> _AUSZUG AUS DER QUELLE_
──────────

Drehpunkt Kultur, 28. Juni 2013
Oliver Schneider
 
Verdi: Il trovatore, Bayerische Staatsoper, 27. Juni 2013
 
Eine (fast) unendliche Bilderflut
 
 
Kurzer, heftiger Premierenjubel vor allem für Anja Harteros und Jonas Kaufmann am Donnerstag (27.6.) bei der Eröffnung der Münchner Opernfestspiele.

Einen Vorgeschmack auf das sommerliche Schaulaufen der Prominenz in Salzburg und Bayreuth bietet jeweils die Bayerische Staatsoper zum Saisonende mit den Münchner Opernfestspielen. Heuer umso mehr, weil die Festspieleröffnung mit Giuseppe Verdis „Il trovatore“ hochkarätig besetzt und entsprechend heiß begehrt war.

Eine „trovatore“-Inszenierung stellt den Regisseur vor die kaum lösbare Aufgabe, für eine Reihe in sich geschlossener Bilder um eine Liebes- und eine Rachehandlung eine glaubwürdige, einigermaßen logische Umsetzung zu finden. Die für das Verständnis wichtige Vorgeschichte und die das Bühnengeschehen bestimmenden Ereignisse werden nur erzählt, auskomponiert sind nur Tableaus. Nikolaus Bachler hat den französischen Regisseur Olivier Py mit der kaum lösbaren Aufgabe bertraut.

──────────

> _ANGEZEIGTE DATEN_
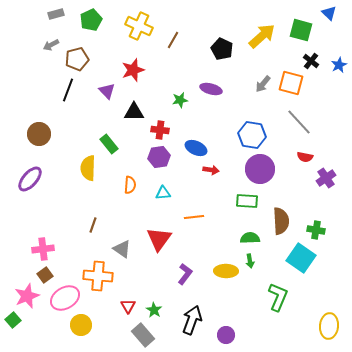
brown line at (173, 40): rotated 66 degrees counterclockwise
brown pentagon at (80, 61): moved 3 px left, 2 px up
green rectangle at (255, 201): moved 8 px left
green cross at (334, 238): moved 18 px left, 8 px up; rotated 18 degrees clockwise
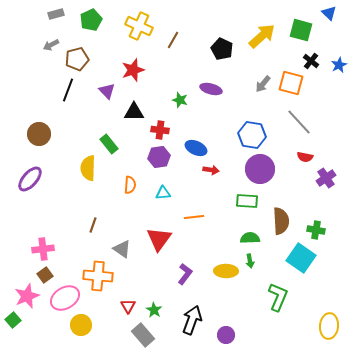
green star at (180, 100): rotated 28 degrees clockwise
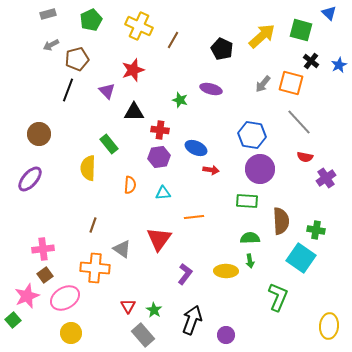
gray rectangle at (56, 14): moved 8 px left
orange cross at (98, 276): moved 3 px left, 8 px up
yellow circle at (81, 325): moved 10 px left, 8 px down
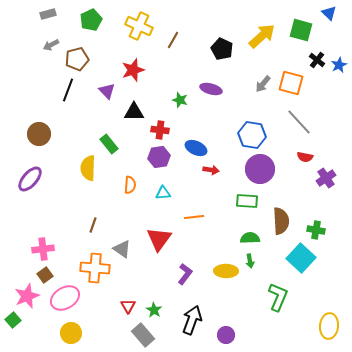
black cross at (311, 61): moved 6 px right, 1 px up
cyan square at (301, 258): rotated 8 degrees clockwise
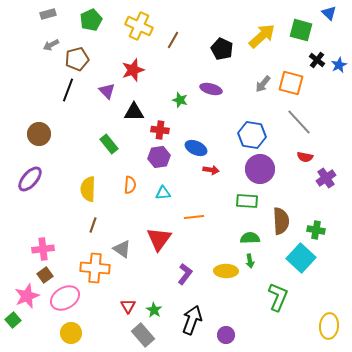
yellow semicircle at (88, 168): moved 21 px down
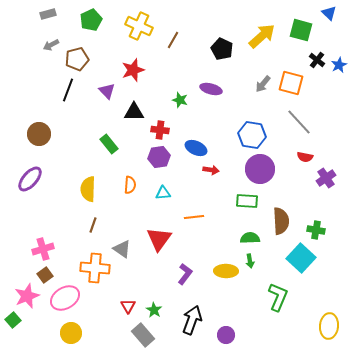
pink cross at (43, 249): rotated 10 degrees counterclockwise
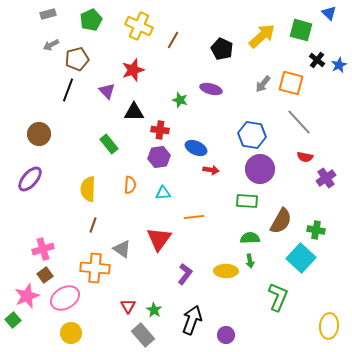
brown semicircle at (281, 221): rotated 32 degrees clockwise
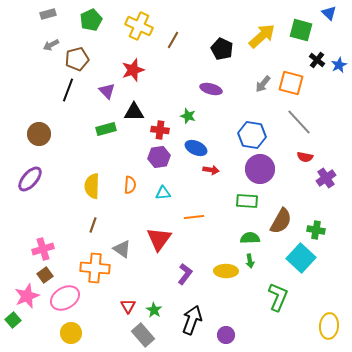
green star at (180, 100): moved 8 px right, 16 px down
green rectangle at (109, 144): moved 3 px left, 15 px up; rotated 66 degrees counterclockwise
yellow semicircle at (88, 189): moved 4 px right, 3 px up
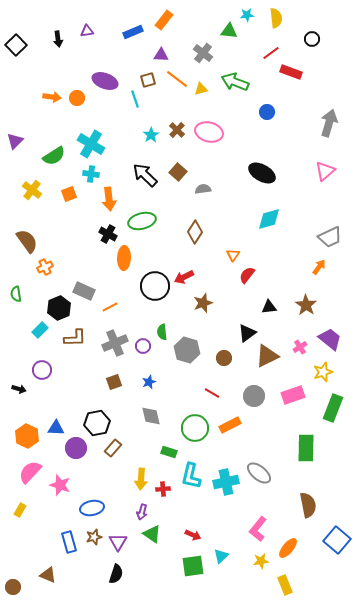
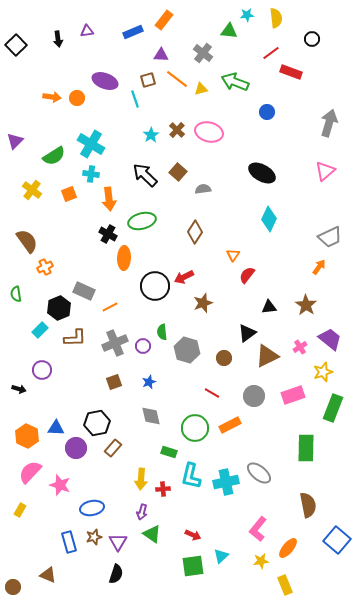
cyan diamond at (269, 219): rotated 50 degrees counterclockwise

──────────

> _GEFORDERTE AUFGABEN_
- A) Beantworte zur Opernkritik über „Il trovatore“ diese Fragen:
(i) Mit welcher Oper wurden die Münchner Opernfestspiele eröffnet?
(ii) Wer bekam bei der Premiere vor allem den Jubel?
(iii) Aus welchem Land stammt der Regisseur Olivier Py?
- B) Setze die Opernkritik über „Il trovatore“ im Anschluss an ihren letzten Satz fort.
Die Zeilen sind eigenständiges Material und gehören nicht zur Opernkritik.

> _SCHRIFTLICHE ANTWORTEN_
- A)
(i) Mit Giuseppe Verdis „Il trovatore“.
(ii) Anja Harteros und Jonas Kaufmann.
(iii) Aus Frankreich.

- B)
Der Beginn des Abends stimmt verheissungsvoll, wenn zu Ferrandos Erzählung die Vorgeschichte bebildert wird. Der Vater des jetzigen Grafen Lunas hat die Mutter der Zigeunerin Azucena verbrennen lassen, die sich dafür durch das Töten seines Sohns an ihm rächen will, stattdessen aber den eigenen Sohn umbringt und seinen zweiten Sohn Manrico als ihren Sohn aufzieht. Gut ist auch, dass die tote Mutter als Schicksalstreiberin immer wieder auftaucht, um dem Zuschauer den Handlungsfaden in Erinnerung zu rufen. Sie wird zu einer Klammer über die aneinandergereihten Tableaus.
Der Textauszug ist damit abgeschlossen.